I have now written two books in which scuba has played an important role, and I am about to dive headfirst (see what I did there?) into a third. So I figured it's about time I stopped researching how to do it and actually learned in person.
For the record, I might not have gathered the courage to do this if my husband hadn't signed us up for this class as my Christmas gift. We have been talking about getting certified for years, and have been putting it off for various reasons (read: excuses). And we both knew that it's time. I mean really. I'm writing about mermaids now! Come on.
Just so you know, I am slightly claustrophobic, so wearing the scuba goggles freaks me out because they cut off my peripheral vision. And wearing the BCDs (see that? I'm using scuba terms and everything!) freaks me out because the vest has lots of gadgets attached, including a super heavy tank filled with air, and I am not that heavy, but I am also filled with air, so together my tank and I don't sink so well. Not being able to stay underwater when I'm supposed to freaks me out too. And then there's the whole thing of it being unnatural for humans to be able to breathe underwater. (Like, really, are you kidding me? I'm not Emma.)
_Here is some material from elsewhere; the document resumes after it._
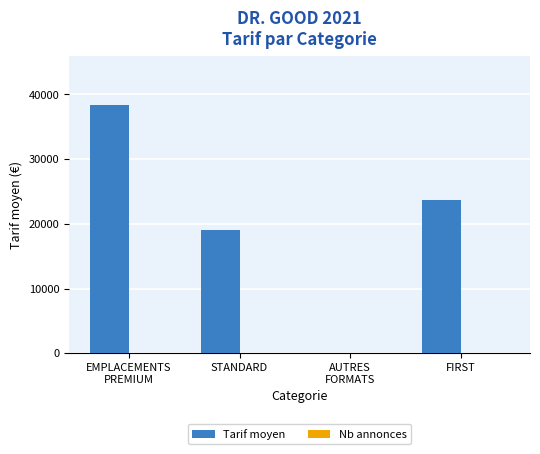

Is it true that Tarif moyen equals 19000.0 at STANDARD?

True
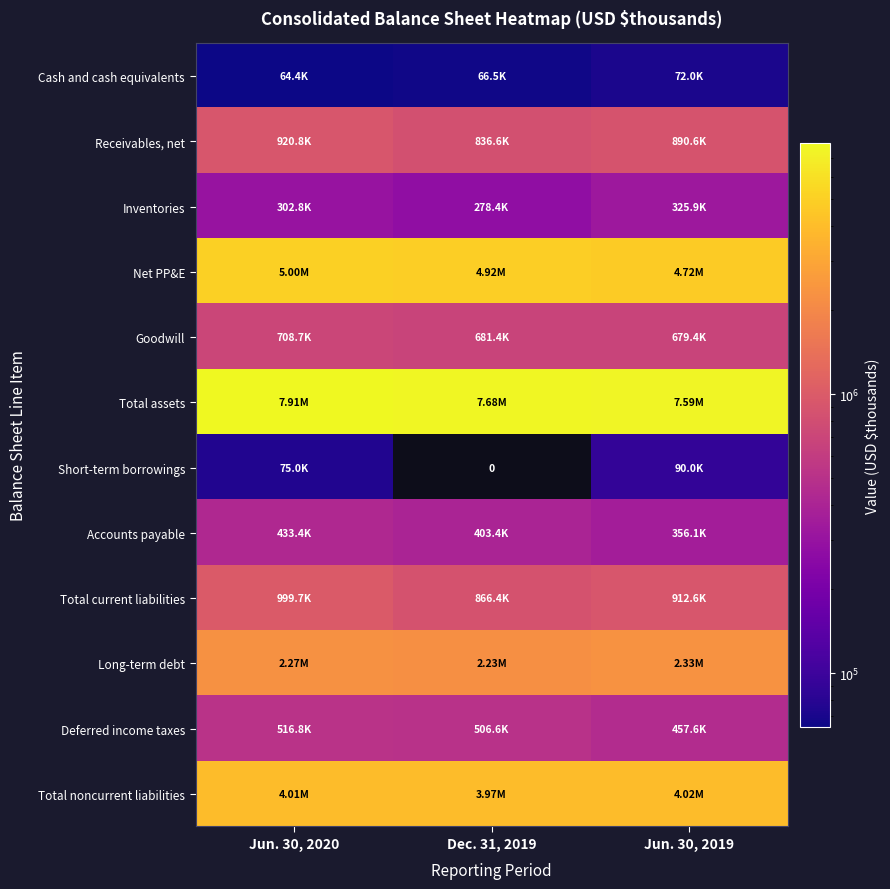

Where does the Cash and cash equivalents series first go above 66459?

Jun. 30, 2019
Yesterday was our first "open water" dive. (Not necessarily open, because it was in a crater, which is not all that huge, but it's like 90 feet deep.) So there are all these reasons why I sat on the edge of the platform trying not to have a panic attack. But I pushed through it, and I put on my goggles, and the ridiculously long fins that make me feel like a fish, and I stuck the regulator in my mouth and I jumped in.
Guys, I didn't die!
And after we figured out that I need a whole lot of weight added to my vest, I managed to sink below the surface and I kept breathing. And I swam around a bit. I practiced losing my regulator and getting water in my goggles and managed to get it out without rising to the surface. I ended up diving to 40 feet below the surface.
And it was fun.
I'm not going to lie. It was expensive, and difficult, and ridiculously scary at first, but I pushed past all that and I am so proud of myself for being brave. Later this week, I'm going to do it again. And then I'll have a shiny pretty card with my picture on it, and it will tell the world that I know how to use all that equipment to breathe underwater. And then I will know how my characters feel as I write this next book.
This is the kind of thing writers sometimes do to bring stories to life. But more than that, this is the kind of thing people do to overcome our fears.
Okay, now it's your turn. What hard thing / scary fear are you facing right now? How are you facing it?